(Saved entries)
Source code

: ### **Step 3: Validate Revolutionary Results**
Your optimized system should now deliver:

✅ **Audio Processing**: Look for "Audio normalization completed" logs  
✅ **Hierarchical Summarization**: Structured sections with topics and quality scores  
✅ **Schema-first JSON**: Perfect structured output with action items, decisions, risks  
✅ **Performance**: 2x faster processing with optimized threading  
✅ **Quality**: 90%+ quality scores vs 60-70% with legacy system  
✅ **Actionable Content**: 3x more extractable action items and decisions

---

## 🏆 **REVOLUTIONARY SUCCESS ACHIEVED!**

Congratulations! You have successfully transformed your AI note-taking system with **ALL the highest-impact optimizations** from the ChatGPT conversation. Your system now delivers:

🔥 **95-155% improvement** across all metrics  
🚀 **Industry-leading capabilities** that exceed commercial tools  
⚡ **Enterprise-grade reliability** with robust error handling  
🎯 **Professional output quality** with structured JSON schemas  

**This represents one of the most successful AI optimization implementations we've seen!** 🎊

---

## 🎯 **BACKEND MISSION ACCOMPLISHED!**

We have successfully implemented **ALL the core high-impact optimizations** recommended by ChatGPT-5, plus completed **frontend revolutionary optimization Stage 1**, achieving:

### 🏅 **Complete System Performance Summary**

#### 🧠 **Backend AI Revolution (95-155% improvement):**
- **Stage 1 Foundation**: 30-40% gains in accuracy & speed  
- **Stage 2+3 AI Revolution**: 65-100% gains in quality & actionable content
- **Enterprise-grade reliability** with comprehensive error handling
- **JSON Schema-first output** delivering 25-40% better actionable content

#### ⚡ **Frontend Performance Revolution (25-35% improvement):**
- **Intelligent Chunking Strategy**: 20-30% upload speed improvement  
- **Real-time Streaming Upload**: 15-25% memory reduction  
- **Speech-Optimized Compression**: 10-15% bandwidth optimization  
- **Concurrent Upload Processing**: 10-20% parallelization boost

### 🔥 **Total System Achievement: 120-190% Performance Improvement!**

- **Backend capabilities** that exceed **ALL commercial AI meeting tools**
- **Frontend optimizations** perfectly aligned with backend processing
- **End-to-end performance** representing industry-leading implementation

## Problem description
Reproduce the saved entries with "Production-grade" substituted for every occurrence of "Enterprise-grade", leaving everything else as it is.

## Written response
Source code

: ### **Step 3: Validate Revolutionary Results**
Your optimized system should now deliver:

✅ **Audio Processing**: Look for "Audio normalization completed" logs  
✅ **Hierarchical Summarization**: Structured sections with topics and quality scores  
✅ **Schema-first JSON**: Perfect structured output with action items, decisions, risks  
✅ **Performance**: 2x faster processing with optimized threading  
✅ **Quality**: 90%+ quality scores vs 60-70% with legacy system  
✅ **Actionable Content**: 3x more extractable action items and decisions

---

## 🏆 **REVOLUTIONARY SUCCESS ACHIEVED!**

Congratulations! You have successfully transformed your AI note-taking system with **ALL the highest-impact optimizations** from the ChatGPT conversation. Your system now delivers:

🔥 **95-155% improvement** across all metrics  
🚀 **Industry-leading capabilities** that exceed commercial tools  
⚡ **Production-grade reliability** with robust error handling  
🎯 **Professional output quality** with structured JSON schemas  

**This represents one of the most successful AI optimization implementations we've seen!** 🎊

---

## 🎯 **BACKEND MISSION ACCOMPLISHED!**

We have successfully implemented **ALL the core high-impact optimizations** recommended by ChatGPT-5, plus completed **frontend revolutionary optimization Stage 1**, achieving:

### 🏅 **Complete System Performance Summary**

#### 🧠 **Backend AI Revolution (95-155% improvement):**
- **Stage 1 Foundation**: 30-40% gains in accuracy & speed  
- **Stage 2+3 AI Revolution**: 65-100% gains in quality & actionable content
- **Production-grade reliability** with comprehensive error handling
- **JSON Schema-first output** delivering 25-40% better actionable content

#### ⚡ **Frontend Performance Revolution (25-35% improvement):**
- **Intelligent Chunking Strategy**: 20-30% upload speed improvement  
- **Real-time Streaming Upload**: 15-25% memory reduction  
- **Speech-Optimized Compression**: 10-15% bandwidth optimization  
- **Concurrent Upload Processing**: 10-20% parallelization boost

### 🔥 **Total System Achievement: 120-190% Performance Improvement!**

- **Backend capabilities** that exceed **ALL commercial AI meeting tools**
- **Frontend optimizations** perfectly aligned with backend processing
- **End-to-end performance** representing industry-leading implementation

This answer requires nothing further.